The latest Gross Margin missed our 18.0-percent estimate by 130 basis points.

The Depreciation (including Depletion and Amortization) expense of $2.63 billion was 18 percent less than last year's $3.2 billion.  As a percentage of Revenue, this expense declined from 4.5 percent to 3.3 percent.  The reported Depreciation expense was 5.9 percent less than our estimate of $2.8 billion.

The Exploration expense in the fourth quarter, $431 million, was up considerably from last year's $272 million. Our projection was $200 million.

Distribution and Administration Expenses, which we treat as Sales, General, and Administrative expenses, decreased by 14.3 percent, from $4.0 billion to $3.4 billion.  The reported number was 13.6 percent more than our $3.0 billion estimate.

BP treats the $1.0 billion charge related to the oil spill in the Gulf of Mexico as a non-operating expense, but we've decided to list it as an operating item.  (As noted above, our organization of revenues, expenses, gains, and losses can and often does differ in material respects from company-used formats.)  The charge was nearly four times our $250 million placeholder for special operating charges.

BP stated that the fourth-quarter charge was required because of "higher costs than previously provided in relation to operational response activities, costs for claims administration, and as a result of a change in the discount rate for the liability to fund the Trust, partially offset by lower decontamination costs."

The year-to-date $40.9-billion charge related to the oil spill "costs incurred up to 31 December 2010, estimated obligations for future costs that can be estimated reliably at this time and rights and obligations relating to the trust fund."


Subtracting the various operating expenses identified above from Revenue yields Operating Income of $5.82 billion, down 4.6 percent from $6.1 billion in the fourth quarter of 2009.

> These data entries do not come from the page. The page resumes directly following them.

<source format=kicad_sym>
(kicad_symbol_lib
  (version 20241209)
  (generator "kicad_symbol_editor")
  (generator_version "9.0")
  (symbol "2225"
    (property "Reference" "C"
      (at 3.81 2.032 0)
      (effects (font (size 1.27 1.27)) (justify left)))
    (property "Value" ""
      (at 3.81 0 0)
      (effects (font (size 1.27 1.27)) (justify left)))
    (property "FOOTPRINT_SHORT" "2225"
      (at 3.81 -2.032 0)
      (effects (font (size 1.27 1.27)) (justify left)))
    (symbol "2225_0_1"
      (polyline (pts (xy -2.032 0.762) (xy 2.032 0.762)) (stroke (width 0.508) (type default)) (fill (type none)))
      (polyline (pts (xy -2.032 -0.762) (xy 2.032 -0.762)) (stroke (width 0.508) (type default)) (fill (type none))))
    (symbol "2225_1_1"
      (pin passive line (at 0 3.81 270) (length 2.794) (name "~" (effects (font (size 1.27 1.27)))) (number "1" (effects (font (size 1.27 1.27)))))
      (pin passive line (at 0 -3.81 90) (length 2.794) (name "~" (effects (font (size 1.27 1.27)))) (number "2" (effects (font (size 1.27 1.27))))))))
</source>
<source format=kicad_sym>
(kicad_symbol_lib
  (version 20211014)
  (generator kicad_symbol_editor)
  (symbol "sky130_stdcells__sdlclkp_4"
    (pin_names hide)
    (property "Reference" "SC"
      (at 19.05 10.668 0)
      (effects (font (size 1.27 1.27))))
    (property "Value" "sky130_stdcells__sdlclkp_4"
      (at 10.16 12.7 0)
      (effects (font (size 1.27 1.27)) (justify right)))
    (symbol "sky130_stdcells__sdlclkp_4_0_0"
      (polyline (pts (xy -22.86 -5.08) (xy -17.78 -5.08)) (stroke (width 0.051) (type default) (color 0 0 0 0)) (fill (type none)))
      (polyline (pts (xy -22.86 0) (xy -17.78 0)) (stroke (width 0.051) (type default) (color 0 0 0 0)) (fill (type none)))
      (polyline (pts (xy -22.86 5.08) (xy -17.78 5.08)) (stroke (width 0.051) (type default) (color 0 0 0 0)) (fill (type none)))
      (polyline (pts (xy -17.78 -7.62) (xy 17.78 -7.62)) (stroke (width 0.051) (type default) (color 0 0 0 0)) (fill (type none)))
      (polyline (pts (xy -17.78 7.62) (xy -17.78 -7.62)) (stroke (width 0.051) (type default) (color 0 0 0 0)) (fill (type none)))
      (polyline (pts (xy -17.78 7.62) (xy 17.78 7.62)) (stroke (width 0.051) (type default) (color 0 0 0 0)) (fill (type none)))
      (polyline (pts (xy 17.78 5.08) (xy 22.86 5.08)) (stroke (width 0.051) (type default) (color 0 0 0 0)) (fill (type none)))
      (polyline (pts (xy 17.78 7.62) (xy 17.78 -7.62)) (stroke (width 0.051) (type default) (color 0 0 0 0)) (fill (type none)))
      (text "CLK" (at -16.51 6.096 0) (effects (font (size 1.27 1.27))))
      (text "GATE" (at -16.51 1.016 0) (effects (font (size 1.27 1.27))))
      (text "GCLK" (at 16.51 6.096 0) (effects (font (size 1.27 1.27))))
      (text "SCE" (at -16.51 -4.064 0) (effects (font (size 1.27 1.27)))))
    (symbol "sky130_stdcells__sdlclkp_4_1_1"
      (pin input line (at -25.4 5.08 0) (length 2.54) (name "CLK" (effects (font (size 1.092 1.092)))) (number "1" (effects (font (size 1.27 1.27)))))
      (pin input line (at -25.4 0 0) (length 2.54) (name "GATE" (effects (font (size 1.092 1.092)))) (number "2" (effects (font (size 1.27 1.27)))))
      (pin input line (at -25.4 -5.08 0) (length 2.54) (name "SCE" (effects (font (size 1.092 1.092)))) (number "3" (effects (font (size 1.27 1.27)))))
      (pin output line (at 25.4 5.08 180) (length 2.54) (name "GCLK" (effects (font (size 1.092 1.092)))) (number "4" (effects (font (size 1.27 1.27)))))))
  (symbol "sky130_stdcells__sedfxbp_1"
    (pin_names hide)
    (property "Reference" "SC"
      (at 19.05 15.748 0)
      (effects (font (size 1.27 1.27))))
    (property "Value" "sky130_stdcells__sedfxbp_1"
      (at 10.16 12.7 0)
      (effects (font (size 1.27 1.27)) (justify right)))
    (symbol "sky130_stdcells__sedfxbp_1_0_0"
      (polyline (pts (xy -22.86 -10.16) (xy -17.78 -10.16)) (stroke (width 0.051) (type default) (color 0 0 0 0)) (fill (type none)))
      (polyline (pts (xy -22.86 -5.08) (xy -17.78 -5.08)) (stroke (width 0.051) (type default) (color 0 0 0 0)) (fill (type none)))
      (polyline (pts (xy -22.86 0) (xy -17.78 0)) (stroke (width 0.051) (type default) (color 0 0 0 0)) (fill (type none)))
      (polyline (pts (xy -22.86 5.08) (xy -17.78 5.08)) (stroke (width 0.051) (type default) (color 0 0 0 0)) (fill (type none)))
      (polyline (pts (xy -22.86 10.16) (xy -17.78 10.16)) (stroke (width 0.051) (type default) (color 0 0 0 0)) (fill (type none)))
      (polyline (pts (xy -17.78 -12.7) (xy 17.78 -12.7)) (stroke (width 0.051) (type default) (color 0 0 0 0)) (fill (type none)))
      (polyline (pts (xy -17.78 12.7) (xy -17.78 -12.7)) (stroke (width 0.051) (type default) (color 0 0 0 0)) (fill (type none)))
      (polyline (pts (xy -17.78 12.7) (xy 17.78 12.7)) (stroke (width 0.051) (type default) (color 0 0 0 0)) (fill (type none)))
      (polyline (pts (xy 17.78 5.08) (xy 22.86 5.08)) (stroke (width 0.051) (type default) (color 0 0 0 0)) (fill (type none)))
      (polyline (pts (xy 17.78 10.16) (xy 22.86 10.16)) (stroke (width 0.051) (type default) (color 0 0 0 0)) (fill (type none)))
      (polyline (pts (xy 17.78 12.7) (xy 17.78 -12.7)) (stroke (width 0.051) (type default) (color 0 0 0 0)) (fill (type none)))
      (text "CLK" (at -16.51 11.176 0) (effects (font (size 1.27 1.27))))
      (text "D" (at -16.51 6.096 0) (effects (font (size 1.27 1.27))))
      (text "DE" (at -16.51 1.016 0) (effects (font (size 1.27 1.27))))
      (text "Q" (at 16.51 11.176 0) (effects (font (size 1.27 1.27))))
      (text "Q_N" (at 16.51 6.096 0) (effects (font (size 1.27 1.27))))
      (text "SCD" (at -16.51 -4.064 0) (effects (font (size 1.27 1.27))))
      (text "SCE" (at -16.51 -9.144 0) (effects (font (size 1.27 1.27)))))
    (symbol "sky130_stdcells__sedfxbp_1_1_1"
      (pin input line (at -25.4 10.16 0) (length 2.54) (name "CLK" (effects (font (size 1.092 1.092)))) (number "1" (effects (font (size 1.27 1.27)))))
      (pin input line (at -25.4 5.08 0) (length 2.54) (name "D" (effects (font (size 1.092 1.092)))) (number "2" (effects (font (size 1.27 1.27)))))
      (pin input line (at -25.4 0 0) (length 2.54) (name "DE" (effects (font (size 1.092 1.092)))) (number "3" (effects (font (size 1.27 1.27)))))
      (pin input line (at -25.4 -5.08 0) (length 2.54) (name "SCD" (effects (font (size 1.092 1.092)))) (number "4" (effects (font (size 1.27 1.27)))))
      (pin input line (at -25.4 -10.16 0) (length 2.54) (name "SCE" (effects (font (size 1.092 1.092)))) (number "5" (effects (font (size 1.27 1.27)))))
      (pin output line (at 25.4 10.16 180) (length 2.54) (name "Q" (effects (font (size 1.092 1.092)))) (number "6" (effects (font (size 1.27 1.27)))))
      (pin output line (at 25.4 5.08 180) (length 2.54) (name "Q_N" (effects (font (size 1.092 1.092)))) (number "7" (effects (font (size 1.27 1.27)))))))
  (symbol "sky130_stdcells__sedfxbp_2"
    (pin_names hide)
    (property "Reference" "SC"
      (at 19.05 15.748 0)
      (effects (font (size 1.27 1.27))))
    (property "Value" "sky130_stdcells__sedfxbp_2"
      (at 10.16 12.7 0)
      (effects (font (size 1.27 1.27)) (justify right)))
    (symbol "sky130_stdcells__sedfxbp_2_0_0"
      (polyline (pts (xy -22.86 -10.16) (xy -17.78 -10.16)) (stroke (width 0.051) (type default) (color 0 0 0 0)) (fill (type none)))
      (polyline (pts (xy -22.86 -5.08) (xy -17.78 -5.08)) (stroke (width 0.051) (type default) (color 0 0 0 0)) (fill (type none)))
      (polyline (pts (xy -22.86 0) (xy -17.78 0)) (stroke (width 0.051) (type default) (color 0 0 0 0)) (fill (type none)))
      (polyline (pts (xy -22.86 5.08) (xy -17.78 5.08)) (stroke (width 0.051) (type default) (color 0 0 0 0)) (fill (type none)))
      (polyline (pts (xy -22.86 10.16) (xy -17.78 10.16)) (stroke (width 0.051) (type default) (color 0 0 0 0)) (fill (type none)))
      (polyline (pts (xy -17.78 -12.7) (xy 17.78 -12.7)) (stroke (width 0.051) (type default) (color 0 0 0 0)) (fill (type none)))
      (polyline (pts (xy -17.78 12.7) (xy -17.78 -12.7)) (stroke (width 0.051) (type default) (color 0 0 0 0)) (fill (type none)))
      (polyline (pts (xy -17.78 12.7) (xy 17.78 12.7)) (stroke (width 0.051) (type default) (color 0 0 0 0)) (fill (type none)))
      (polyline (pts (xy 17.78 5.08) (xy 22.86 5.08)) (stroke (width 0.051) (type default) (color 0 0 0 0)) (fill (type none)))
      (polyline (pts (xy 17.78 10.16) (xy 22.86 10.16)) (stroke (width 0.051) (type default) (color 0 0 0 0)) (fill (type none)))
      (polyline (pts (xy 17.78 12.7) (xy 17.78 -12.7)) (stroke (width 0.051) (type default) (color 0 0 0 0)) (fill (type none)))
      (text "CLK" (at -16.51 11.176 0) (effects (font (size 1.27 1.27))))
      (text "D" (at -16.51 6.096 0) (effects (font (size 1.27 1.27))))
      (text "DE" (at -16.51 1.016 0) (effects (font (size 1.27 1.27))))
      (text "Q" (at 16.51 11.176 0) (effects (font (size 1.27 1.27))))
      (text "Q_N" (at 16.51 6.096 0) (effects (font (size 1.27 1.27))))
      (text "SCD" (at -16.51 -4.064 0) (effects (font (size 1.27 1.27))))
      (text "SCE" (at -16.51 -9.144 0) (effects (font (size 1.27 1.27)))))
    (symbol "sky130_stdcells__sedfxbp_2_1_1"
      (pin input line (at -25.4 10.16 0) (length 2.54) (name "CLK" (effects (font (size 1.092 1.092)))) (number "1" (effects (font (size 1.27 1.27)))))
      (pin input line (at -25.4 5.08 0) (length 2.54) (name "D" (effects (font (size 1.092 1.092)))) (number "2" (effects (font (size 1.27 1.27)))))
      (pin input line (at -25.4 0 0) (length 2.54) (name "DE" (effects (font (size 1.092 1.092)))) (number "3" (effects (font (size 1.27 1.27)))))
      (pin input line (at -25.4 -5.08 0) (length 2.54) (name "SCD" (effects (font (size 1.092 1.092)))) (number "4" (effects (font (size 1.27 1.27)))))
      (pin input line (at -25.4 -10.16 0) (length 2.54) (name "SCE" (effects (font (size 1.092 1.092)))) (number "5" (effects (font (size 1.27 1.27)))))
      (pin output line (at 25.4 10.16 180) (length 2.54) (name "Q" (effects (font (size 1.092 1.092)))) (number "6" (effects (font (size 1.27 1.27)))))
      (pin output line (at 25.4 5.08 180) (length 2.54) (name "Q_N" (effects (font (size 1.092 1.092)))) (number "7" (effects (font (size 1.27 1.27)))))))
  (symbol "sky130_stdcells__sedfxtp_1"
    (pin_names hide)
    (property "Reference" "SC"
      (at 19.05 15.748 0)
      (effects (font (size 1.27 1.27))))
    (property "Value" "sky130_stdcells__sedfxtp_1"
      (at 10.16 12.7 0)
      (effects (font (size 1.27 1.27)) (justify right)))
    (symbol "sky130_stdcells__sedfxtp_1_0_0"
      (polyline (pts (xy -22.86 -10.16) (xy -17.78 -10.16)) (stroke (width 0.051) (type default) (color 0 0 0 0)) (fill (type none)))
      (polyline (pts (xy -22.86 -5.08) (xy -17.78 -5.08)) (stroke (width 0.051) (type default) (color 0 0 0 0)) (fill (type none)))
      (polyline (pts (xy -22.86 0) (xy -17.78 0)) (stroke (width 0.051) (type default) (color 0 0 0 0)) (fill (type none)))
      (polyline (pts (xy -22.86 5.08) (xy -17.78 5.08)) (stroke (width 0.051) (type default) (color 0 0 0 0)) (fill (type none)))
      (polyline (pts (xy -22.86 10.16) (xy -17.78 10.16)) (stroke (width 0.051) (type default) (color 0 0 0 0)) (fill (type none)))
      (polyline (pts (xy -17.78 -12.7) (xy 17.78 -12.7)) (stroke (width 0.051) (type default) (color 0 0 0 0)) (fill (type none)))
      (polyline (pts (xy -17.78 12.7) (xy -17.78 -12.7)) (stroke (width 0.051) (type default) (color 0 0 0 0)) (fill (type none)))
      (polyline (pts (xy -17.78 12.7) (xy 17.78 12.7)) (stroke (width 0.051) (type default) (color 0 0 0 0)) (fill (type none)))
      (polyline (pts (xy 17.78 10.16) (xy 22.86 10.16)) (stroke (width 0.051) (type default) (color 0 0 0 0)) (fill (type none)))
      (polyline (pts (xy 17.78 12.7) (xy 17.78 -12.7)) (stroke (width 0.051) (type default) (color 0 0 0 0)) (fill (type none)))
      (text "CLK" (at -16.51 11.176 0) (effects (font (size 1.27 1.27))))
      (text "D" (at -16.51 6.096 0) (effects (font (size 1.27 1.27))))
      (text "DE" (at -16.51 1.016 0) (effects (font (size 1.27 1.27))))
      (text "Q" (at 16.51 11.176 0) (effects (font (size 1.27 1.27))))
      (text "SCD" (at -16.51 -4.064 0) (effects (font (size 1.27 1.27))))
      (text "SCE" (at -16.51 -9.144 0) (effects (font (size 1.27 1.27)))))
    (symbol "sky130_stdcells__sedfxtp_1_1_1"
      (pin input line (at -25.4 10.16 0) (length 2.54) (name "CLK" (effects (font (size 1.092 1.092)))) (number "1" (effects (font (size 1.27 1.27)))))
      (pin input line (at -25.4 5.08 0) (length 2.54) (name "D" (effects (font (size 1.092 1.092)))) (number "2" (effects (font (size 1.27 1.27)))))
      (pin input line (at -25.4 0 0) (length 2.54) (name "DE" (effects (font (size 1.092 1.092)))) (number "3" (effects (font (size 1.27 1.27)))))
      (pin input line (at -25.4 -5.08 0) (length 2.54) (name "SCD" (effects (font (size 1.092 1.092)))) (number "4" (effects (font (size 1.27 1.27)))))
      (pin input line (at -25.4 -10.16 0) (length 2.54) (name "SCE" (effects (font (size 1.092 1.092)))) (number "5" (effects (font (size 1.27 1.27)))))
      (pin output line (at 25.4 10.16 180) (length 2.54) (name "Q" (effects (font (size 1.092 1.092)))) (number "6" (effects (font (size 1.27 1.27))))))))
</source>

The lower Gross Margin and the greater-than-expected expense, partially offset by better-than-expected revenue, resulted in Operating Income falling below our $6.7 billion estimate by 13.2 percent.


We treat sales of businesses and fixed assets (and related impairments) as a non-operating item.  In the fourth quarter of 2010, BP had a $1.55 billion gain, net of impairments, on asset sales.  This exceeded our $800 million estimate.

Interest and other financial items summed to a net expense of $172 million, up from $61 million in the year-earlier quarter.  Our target for this item was $100 million.

An effective income tax rate of 40.2 percent led to an $2.9 billion provision for income taxes.   The latest quarter also included after-tax earnings from jointly controlled entities and associates of $1.26 billion, whereas we had expected $800 million.

These last items gets us to the bottom line.  Net Income for the quarter was $5.57 billion ($1.76/ADS), compared to $4.3 billion ($1.36/ADS) in the same period of 2009. 

The larger-than-expected gain on asset sales and joint-venture income resulted in Net Income exceeding our $5.25 billion ($1.65/ADS) estimate by about 6 percent.


In summary, BP earned a healthy profit in the quarter even though it recorded a another Gulf of Mexico oil spill charge of $1.1 billion.  Sales growth was more robust than we had expected based on energy prices, but lower production was a negative factor.  The Gross Margin, as we define it, was also lower than we expected, which squeezed earnings.  On the plus side, gain on asset sales and earnings from associates and jointly controlled entities were better than we had expected.

BP announced it would resume dividend payments to shareholders.  The first payment will be $0.42 per ADS.



Notes: 
1.  The Production chart above was extracted from the BP's Strategy Presentation [2.5 MB pdf] of 2 March 2010.
2.  The U.S. Energy Information Administration is a source for energy prices and related data.